Наша библиотека совершенно случайно сразу пополнилась на несколько сот томов: проходящий пароход не дошел до места назначения и его груз был оставлен в Уэлене, в том числе и ящики с книгами.

Буквально в три дня я прочитал "Детство", "В людях" и "Мои университеты".

Я погрузился совершенно в иной мир, с одной стороны вроде бы далекий, и в то же время близкий до того, что мне порой казалось, что многое, слупившееся с маленьким Алешей, происходило и со мной. Видимо, в этом ничего удивительного и не было, потому что пути развития маленького человека в детстве сходны, развитие человека идет единым путем, где бы оно ни происходило – на Чукотке, Аляске, Африке, Австралии или на великой русской реке Волге.

Именно в процессе детского развития и проявляется больше всего общечеловеческого, того, что понятно везде и каждому. Я имею в виду внутренний мир человека, его восприятие окружающего, познание мира, познание добра и зла, познание отношений между людьми, горькие и радостные открытия, удивительные до головокружения озарения, которые, как вышки с прожекторами, потом служат путеводными вехами в дальнейшей жизни великого чуда – Человека.

Самая распространенная тема хорошей книги и, как правило, самой лучшей и самой искренней – о детстве. Одни писатели пишут ее в глубокой старости, другие в зрелом возрасте – и эти книги читаются всегда с настоящим глубоким интересом, ибо это чтение – каждый раз переживание собственного детства, взгляд на собственное прошлое, на истоки того хорошего, что сумел сохранить в себе человек.

Почти все описанные детские годы – это ранние годы людей, которые впоследствии стали писателями. Как закладывались в душе растущего человека качества, которые потом обратились в чуткие антенны, умеющие уловить самые слабые, но самые важные движения человеческих чувств? Что за сердце было вложено в будущего художника, который заставил других людей заглянуть в собственные души и порадоваться светлым мыслям, разбудить новые силы, которые очистят и душу и мозг от скверны.
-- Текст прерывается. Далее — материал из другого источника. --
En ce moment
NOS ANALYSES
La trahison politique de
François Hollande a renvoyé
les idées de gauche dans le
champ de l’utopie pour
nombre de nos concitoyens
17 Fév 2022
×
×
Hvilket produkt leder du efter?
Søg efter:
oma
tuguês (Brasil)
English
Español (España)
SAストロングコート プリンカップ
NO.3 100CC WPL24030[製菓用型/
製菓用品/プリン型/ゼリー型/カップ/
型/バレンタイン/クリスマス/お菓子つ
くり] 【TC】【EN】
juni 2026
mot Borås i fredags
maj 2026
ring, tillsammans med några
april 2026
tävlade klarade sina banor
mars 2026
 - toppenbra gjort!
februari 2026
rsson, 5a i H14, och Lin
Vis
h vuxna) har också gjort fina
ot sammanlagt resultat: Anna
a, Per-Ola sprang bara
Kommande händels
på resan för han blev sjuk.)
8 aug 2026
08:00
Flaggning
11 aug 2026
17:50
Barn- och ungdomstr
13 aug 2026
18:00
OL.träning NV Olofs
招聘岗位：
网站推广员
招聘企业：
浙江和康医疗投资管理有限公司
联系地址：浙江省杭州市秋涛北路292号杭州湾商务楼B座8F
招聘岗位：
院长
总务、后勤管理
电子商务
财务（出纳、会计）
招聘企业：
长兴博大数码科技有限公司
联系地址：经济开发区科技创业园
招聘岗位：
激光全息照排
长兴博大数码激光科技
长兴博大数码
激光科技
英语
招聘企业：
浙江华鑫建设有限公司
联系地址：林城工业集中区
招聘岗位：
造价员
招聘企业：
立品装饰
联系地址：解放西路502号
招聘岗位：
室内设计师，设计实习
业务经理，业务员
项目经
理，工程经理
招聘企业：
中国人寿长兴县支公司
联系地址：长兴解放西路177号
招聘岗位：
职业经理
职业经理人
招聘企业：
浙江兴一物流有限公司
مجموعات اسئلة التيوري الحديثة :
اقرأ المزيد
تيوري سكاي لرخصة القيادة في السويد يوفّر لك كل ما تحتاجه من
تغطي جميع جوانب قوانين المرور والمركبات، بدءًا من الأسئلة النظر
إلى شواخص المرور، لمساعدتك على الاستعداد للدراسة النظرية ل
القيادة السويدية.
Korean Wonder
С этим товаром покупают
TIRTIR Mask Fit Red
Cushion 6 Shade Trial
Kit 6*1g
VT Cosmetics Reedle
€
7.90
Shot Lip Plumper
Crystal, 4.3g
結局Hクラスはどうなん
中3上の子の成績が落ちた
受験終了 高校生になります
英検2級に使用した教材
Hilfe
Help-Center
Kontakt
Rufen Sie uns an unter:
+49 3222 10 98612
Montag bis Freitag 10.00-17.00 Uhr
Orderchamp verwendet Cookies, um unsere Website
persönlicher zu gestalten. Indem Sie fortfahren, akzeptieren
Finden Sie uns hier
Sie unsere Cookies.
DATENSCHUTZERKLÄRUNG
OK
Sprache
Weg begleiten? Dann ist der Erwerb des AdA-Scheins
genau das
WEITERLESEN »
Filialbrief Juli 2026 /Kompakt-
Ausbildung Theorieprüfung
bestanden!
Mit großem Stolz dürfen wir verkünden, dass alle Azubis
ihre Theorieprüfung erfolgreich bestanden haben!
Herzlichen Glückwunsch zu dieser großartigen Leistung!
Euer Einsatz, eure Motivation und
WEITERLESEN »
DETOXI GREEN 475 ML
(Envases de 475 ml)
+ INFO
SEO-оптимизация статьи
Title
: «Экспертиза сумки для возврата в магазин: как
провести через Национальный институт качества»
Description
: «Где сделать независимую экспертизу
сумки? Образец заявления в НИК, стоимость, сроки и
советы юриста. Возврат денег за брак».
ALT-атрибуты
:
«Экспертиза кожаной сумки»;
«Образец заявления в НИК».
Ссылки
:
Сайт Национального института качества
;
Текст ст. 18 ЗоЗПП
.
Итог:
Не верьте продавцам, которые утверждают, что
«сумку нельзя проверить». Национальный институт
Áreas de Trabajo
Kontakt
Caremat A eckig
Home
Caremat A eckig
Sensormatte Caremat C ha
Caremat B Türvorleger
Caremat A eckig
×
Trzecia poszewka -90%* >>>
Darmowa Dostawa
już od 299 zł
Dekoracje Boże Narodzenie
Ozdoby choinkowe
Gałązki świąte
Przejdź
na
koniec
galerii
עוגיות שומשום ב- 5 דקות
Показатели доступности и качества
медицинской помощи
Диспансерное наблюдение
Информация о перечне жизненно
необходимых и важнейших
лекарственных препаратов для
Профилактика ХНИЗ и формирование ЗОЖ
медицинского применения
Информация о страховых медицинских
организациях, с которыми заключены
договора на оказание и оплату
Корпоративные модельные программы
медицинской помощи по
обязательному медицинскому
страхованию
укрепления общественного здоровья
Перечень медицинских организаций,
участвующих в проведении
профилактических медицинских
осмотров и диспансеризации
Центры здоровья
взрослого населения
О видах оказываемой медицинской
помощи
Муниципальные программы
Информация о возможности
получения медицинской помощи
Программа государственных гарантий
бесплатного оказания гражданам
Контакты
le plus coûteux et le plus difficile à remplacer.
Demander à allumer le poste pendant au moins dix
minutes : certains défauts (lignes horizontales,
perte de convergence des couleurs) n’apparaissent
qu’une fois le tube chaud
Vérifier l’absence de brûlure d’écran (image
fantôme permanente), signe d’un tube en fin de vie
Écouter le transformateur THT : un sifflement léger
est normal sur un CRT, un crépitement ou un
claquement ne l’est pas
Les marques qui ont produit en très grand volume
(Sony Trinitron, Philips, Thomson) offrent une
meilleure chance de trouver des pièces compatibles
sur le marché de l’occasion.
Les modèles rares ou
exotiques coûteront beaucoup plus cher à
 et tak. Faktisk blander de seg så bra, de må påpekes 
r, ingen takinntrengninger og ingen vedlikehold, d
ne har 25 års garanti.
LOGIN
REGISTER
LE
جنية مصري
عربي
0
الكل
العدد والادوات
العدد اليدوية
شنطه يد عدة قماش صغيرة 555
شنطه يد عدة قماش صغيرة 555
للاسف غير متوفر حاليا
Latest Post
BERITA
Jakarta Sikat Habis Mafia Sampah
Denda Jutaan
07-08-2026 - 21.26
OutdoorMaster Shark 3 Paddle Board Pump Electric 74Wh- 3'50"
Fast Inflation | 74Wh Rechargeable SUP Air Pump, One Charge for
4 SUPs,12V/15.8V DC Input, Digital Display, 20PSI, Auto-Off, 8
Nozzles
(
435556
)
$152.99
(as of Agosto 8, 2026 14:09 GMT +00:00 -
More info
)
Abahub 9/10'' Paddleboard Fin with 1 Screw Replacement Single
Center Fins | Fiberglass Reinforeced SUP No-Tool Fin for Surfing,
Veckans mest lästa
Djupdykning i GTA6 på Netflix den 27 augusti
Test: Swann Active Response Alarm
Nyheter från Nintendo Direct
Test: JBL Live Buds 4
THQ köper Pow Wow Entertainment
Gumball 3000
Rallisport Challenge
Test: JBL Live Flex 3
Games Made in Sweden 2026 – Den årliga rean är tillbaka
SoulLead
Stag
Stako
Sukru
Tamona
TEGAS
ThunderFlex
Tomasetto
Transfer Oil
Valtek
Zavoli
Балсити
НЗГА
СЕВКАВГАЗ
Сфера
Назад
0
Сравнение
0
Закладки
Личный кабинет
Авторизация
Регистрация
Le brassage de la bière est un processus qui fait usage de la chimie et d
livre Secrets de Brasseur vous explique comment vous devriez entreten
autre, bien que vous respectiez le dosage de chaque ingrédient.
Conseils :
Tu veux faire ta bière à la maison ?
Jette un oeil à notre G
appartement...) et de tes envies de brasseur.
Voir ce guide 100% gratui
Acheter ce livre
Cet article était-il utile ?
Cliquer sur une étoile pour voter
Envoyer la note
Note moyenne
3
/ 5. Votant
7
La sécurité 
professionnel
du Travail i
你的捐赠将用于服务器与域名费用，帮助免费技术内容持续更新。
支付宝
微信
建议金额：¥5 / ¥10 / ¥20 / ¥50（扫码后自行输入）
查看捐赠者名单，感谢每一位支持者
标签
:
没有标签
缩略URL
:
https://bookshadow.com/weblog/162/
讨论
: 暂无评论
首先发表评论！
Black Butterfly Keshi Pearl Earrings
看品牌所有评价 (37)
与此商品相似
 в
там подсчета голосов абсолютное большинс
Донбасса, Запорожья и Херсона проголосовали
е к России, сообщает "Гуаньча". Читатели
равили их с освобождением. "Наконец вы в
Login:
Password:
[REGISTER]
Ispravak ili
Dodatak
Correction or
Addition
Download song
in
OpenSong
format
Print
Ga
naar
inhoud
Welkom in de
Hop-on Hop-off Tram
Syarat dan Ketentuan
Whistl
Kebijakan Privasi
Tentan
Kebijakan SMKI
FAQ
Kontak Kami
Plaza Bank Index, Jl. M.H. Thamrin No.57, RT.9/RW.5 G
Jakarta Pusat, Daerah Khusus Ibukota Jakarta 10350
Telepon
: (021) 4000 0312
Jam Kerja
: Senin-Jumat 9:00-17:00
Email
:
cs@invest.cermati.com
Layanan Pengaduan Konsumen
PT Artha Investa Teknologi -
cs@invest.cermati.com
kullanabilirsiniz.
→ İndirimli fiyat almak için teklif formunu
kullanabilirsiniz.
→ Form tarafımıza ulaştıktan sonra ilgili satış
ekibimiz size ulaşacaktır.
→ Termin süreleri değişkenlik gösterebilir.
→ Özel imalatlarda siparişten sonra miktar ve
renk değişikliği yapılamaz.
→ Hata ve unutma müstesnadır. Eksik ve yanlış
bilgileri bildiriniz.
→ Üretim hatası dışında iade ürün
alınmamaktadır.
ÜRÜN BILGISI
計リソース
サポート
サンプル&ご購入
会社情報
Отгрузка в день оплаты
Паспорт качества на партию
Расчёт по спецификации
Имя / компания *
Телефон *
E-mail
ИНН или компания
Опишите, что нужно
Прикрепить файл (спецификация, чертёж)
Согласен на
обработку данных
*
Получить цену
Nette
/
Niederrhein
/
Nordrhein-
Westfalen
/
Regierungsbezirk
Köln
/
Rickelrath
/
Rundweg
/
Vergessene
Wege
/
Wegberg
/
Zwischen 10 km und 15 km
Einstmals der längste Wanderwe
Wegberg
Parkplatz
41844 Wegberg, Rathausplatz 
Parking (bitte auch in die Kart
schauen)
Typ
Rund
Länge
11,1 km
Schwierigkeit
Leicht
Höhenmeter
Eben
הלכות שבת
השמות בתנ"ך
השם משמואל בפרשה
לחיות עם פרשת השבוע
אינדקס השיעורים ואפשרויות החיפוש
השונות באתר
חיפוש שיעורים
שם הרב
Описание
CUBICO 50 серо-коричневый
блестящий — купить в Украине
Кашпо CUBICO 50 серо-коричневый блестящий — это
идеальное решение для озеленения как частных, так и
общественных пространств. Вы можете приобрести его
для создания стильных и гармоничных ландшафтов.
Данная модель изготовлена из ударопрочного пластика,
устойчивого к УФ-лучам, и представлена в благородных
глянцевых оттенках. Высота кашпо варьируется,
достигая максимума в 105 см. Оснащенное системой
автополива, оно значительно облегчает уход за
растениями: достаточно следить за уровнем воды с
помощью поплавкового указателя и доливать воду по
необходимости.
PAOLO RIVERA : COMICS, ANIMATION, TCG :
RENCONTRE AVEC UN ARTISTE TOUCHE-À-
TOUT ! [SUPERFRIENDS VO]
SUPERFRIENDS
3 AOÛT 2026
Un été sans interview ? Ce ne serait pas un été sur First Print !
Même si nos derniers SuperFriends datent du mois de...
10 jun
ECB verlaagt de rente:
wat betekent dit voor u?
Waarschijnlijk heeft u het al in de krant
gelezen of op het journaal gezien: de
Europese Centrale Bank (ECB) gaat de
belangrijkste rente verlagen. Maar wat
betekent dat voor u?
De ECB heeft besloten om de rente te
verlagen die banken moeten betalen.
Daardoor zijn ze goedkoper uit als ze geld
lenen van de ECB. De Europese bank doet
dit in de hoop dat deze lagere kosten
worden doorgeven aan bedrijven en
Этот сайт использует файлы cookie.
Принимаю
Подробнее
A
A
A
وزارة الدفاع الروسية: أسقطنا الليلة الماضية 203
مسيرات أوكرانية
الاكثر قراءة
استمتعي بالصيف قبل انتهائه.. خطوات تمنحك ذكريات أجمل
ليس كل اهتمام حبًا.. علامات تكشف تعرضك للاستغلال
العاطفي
Может быть, тогда только, при чтении этой книги я и почувствовал, что вот пришел ко мне писатель, который стал для меня настоящим другом, человеком, который ответит на многие и многие волнующие меня вопросы.

Маленький Алеша Пешков воспринимал чтение так же, как я, и это меня радовало не родством с великим, а совсем другим, тем, что трудно объяснить, трудно выразить словами, – далеким братством.

Горьковский взгляд, горьковская вера в хорошего человека освещала мне путь через многие трудности в собственном маленьком мире, который всегда велик и всеобъемлющ для каждой отдельной личности. Так Максим Горький стал моим писателем.